Sunday, June 21, 2020 by Isabelle Z.
There’s a lot of talk about “white privilege” these days, but many white American workers are certainly not feeling like they have a fair shot on the job in recent years, much less a so-called advantage. In fact, some are even being told directly that they’re being passed over for a job or promotion because of their skin color.
News anchor Elex Michaelson recently shared how he was passed over for a job for being a white man by ABC News Senior Vice President Barbara Fedida.
He tweeted: “In 2017, ABC7 recommended I become a network correspondent. Barbara Fedida told me: ‘You’re qualified. But you’re a white male & my bosses told me I can only hire women & minorities for the next couple years.’”
He said he was shocked by her “blunt words” and felt “powerless,” but he never complained or sued because he was worried about being blackballed in the industry. He did, however, leave the company shortly thereafter.
He said: “My hope in sharing this is to show support for the victims of racism at ABC News. I also hope, going forward, this culture where race is so cavalierly & crudely discussed by executives with hiring & firing power…is over.”
He was inspired to speak out following a report by Yashar Ali of Huffington Post detailing Fedida’s treatment of black journalists at ABC News.
Sources told Ali that Fedida’s misconduct has cost the network millions of dollars in confidential settlements with former staff and talent, with at least one settlement coming about due to allegations of racial discrimination. After the report, she was placed on administrative leave pending an investigation.
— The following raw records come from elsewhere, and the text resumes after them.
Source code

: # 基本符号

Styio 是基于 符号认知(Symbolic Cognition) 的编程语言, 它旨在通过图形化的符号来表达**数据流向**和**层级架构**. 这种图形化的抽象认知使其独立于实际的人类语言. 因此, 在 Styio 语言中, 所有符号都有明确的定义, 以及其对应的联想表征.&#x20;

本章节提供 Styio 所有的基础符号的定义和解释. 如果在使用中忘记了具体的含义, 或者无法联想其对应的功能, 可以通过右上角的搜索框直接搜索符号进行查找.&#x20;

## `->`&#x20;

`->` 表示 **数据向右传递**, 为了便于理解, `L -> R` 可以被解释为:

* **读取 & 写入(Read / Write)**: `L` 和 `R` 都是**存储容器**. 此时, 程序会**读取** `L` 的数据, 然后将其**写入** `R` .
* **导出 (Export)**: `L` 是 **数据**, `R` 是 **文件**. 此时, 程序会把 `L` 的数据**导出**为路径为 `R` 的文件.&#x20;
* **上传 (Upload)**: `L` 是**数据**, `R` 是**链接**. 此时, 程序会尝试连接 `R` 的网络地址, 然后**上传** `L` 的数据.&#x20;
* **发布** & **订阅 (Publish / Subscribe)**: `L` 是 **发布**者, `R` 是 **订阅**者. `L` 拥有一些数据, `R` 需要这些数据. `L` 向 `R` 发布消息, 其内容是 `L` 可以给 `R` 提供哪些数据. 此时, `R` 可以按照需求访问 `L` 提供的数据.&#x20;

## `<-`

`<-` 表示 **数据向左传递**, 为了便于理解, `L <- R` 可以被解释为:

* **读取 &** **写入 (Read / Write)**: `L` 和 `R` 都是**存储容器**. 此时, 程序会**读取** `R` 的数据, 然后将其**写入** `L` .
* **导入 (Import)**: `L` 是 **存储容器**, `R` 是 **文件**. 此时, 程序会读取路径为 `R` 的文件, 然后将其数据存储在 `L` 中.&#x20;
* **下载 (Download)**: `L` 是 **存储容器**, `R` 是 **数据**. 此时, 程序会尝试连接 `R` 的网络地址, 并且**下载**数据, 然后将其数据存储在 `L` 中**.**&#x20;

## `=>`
Michaelson is far from the only person to experience this type of discrimination. A survey by Pew Research Center on diversity in the technology and science fields found that of nearly one fifth of those who said race made their job more difficult said they had been affected by reverse discrimination.
Last year, Microsoft employees complained on an internal message board that pro-diversity hiring at the company is unfair to white men. One employee wrote in a post: “Does Microsoft have any plans to end the current policy that financially incentivizes discriminatory hiring practices? To be clear, I am referring to the fact that senior leadership is awarded more money if they discriminate against Asians and white men.”
Meanwhile, three employees of the New York Department of Education filed a lawsuit that claimed they were demoted from their jobs because they are white.
Earlier this year, a group of 24 white lieutenants for the Cleveland Fire Department said in a lawsuit that department officials favored black candidates over white ones for promotion to captain. The lawsuit said that 57 percent of the black candidates who completed the captain’s exam were promoted; the same was true for just 26 percent of white candidates.
And let’s not even get started on the people who are losing their jobs for not supporting Black Lives Matters. A UCLA professor was placed on leave after he refused to cancel a final exam in the wake of George Floyd’s death, while Philadelphia Inquirer editor Stan Wischnowski was forced to resign after using the headline “Buildings Matter, Too” in an architecture column after some local buildings had been destroyed by rioters. Both are white men.
Unfortunately, many people who are victims of this type of discrimination are unwilling to speak out about it because they don’t want to burn any bridges as they continue to pursue job advancement. It’s a problem we are only likely to see more of moving forward as the knee-jerk reaction to one white police officer killing a black man has seen businesses desperate not to be perceived as favoring whites in any way, shape or form.
Racism is bad – unless it’s directed at white people, in which case it’s apparently perfectly okay in today’s America.